Naturally, the dwellers between Ashokan and the sea have an interest
in the way this flood is held in leash. There are five and a half
miles of dams and dikes. The first line of defense is a line of
boulders embedded in concrete and a hundred and ninety feet thick at
the base, two hundred and forty feet high, and a thousand long. The
entire dam is a mile long.
The second line, of nearly five miles, is a dike whose heart is of
concrete, its flesh of earth pressed almost to the consistency of
granite. This runs along the south. To the east are other dikes. On
the west and north the Catskills form a wall rising abruptly from the
plain of three thousand feet.
Around this lake the State has built a road of great beauty. The
construction and the setting are beautiful beyond the first visit to
comprehend. Already its magnificence is known, and soon will be
justly famous. When the trees that are planted have grown, and when
the edges of the lake will have taken to themselves a wildness
consonant to the mountain setting, then the forty mile circle will
have become a part of every motorist's itinerary.
The Kingston people and the inhabitants of the by-lying villages must
feel themselves translated, after so long staring across a waterless
plain. With mountain-ranges, vistas of ravines, pine-covered points,
waters sacred to the sun and forever free from spoliation, the white
rites of the "veiled women" in the beautiful aeration
plant, the simple and straightforward architecture of spillway and
dividing weir, and ever the ribbon of road against the hills, --
nothing more is needed to minister to the eye.
There is much more than the eye can ever perceive implied in the
accomplishment of this work. It spells the highest sort of
triumph-popular cooperation with the genius of science. It forecasts
a wise middle life for our century, which is so rampant in its adolescence.

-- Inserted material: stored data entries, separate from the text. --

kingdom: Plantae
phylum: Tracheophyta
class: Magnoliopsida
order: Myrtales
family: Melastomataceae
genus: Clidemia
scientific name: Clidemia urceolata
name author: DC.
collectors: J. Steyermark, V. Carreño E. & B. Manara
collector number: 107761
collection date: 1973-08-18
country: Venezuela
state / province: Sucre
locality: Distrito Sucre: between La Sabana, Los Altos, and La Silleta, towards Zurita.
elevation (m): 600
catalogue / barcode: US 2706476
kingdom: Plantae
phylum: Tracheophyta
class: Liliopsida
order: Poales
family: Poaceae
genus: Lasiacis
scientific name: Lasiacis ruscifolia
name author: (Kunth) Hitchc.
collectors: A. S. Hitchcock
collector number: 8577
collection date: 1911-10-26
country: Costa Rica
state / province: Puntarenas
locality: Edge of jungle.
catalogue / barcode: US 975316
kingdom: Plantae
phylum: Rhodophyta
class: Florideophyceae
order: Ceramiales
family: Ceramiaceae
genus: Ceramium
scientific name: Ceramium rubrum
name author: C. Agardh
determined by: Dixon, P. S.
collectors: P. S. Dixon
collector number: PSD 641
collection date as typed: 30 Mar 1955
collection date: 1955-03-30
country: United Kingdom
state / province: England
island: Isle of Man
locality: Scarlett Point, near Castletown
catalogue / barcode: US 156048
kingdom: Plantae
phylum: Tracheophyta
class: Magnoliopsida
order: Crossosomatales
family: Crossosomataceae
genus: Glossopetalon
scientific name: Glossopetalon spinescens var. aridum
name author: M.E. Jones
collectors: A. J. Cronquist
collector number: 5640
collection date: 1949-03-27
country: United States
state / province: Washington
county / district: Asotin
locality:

It is this triumph of civic enterprise that offsets the failure of
brotherhood abroad, in a measure. New York's great parks and roads
and citizen activities mean more than the things themselves. It is
something to have insured New York City's water supply. It is
something far greater to have employed thousands of men and handled
millions of public money without political scandal and without a
strike. Thanks to model conditions of housing, sanitation, food, and
recreation, the army of workmen preserved an unprecedented morale.
The morrow, we are told, belongs to the masses in their own right,
and not as a gift from the few. New York State has shown the short
cut to this morrow by using the faithful labor of the many, under the
direction of the few, for the good of all.
The scheme for New York's water-supply cannot stop with the Ashokan.
At Gilboa they are utilizing the Schoharie water, which will flow
beneath the mountains and into the Esopus at Shandaken. The other
Catskill water-sheds, the Rondout and Catskill, with their three
hundred square miles, will probably be added to the five hundred and
sixty-five of the Esopus and Schoharie. And then the Adirondacks!
Eventually the Catskills will be an immense pleasure park, as much of
the Adirondack forest is now, set aside for the health, wealth, and
happiness of the entire East. This does not mean that ancient
settlers will be disinherited, nor that the timber, the game, the
berries, and the fish cannot be used. It means that the great
encircling populations will have a place, large as luxury and rich as
nature, to recuperate in, where vandalism shall not intrude, and
where such things as constitute the commonwealth may be enjoyed by
all. May the Empire State continue to exercise her prerogatives as
wisely as she has begun!
We had sat for a while looking at the white lake stretched below us
before Brute asked:
"How many High Points is this we've been up?
"About five."
"Well, I suggest that we do a little mountainnaming ourselves.
This grand-stand mountain is a kind of reserved seat for the
Reservoir show, and I call it plumb foolish to mix it up with all the
other High Points and High Peaks. What shall we christen it?"
"It is the lake's mountain," I suggested. "But we
can't smash champagne or liberate a dove."
"There's the bug dope. We might christen it with citronella."
But something better offered. Picking up the coffee-pot, Brute stood
in a reverential attitude by the "topmost rock," on which
he poured what remained of breakfast, saying:
"With these grounds I dub thee Mount Ashokan."
And so I hope the Lord High Surveyor may put it down.